▶ Supplied data
-.-.-

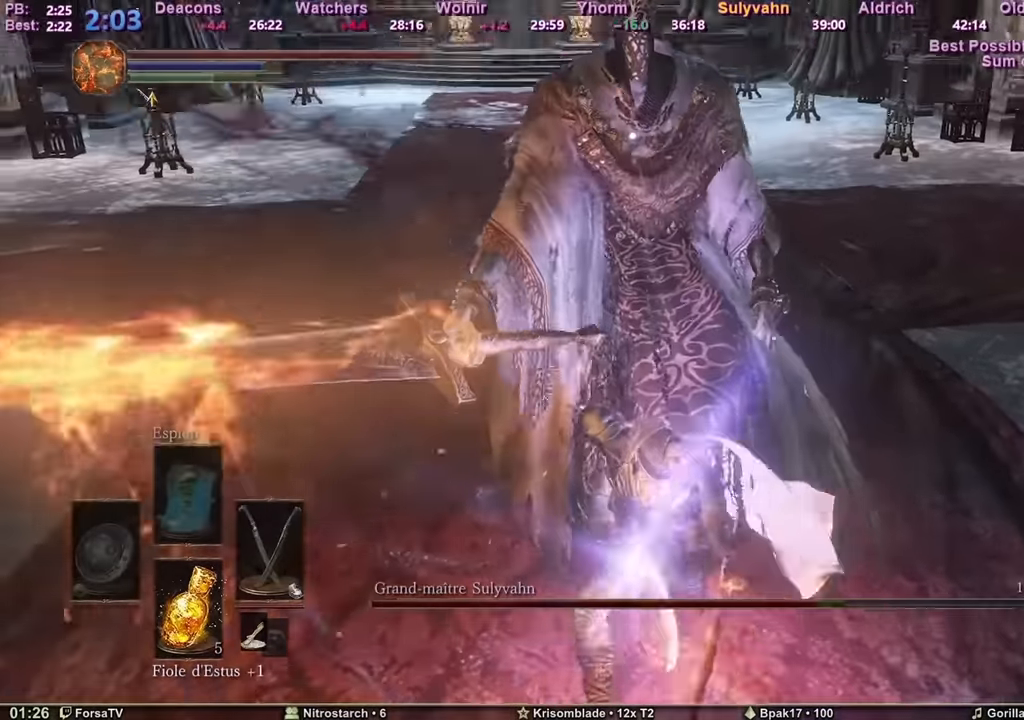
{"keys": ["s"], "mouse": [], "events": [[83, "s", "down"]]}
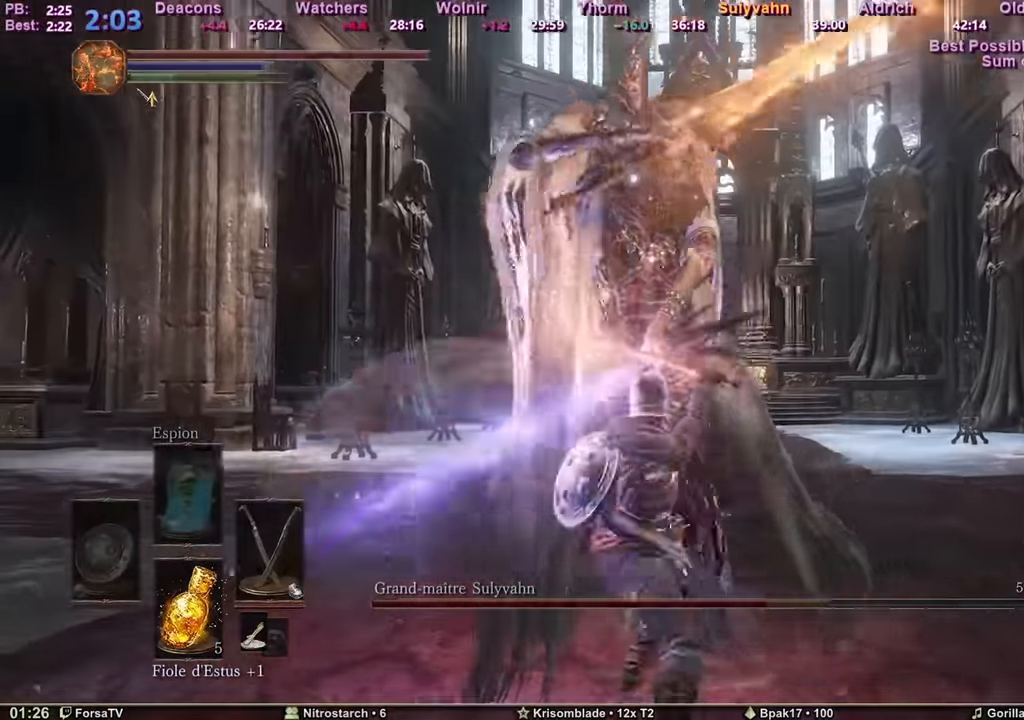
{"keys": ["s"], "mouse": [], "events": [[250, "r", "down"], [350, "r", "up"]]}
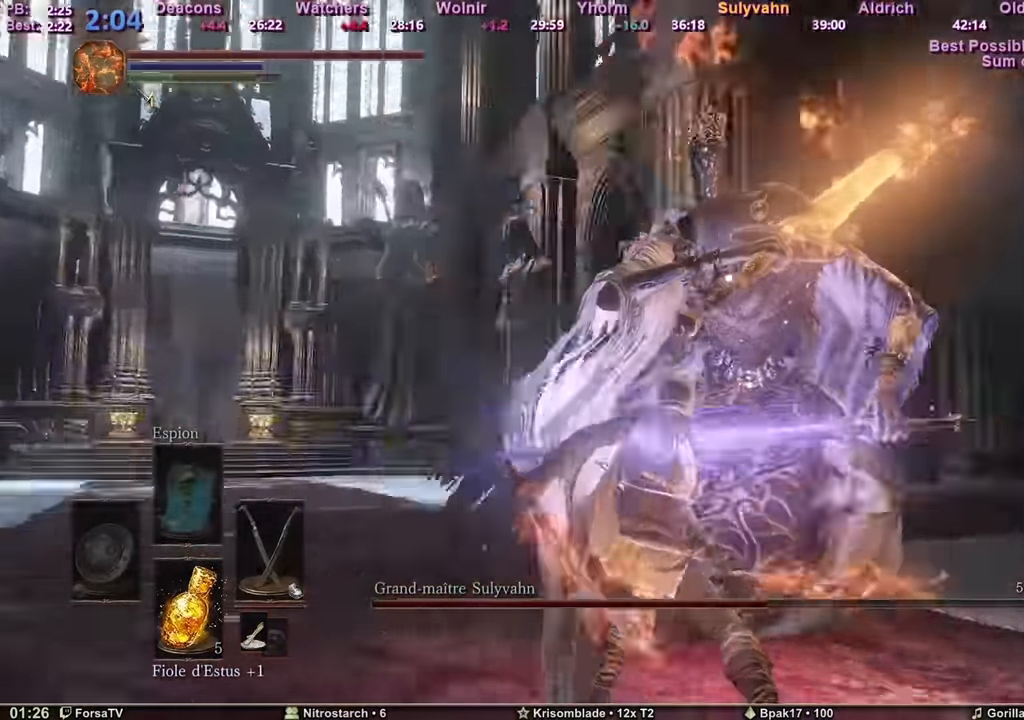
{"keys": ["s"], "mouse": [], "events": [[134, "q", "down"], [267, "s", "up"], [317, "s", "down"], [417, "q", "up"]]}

-.-.-

▶ Exercise goal
Print each line of the listing exactly and include no pictures.

▶ Task response
{"keys": ["s"], "mouse": [], "events": [[83, "s", "down"]]}
{"keys": ["s"], "mouse": [], "events": [[250, "r", "down"], [350, "r", "up"]]}
{"keys": ["s"], "mouse": [], "events": [[134, "q", "down"], [267, "s", "up"], [317, "s", "down"], [417, "q", "up"]]}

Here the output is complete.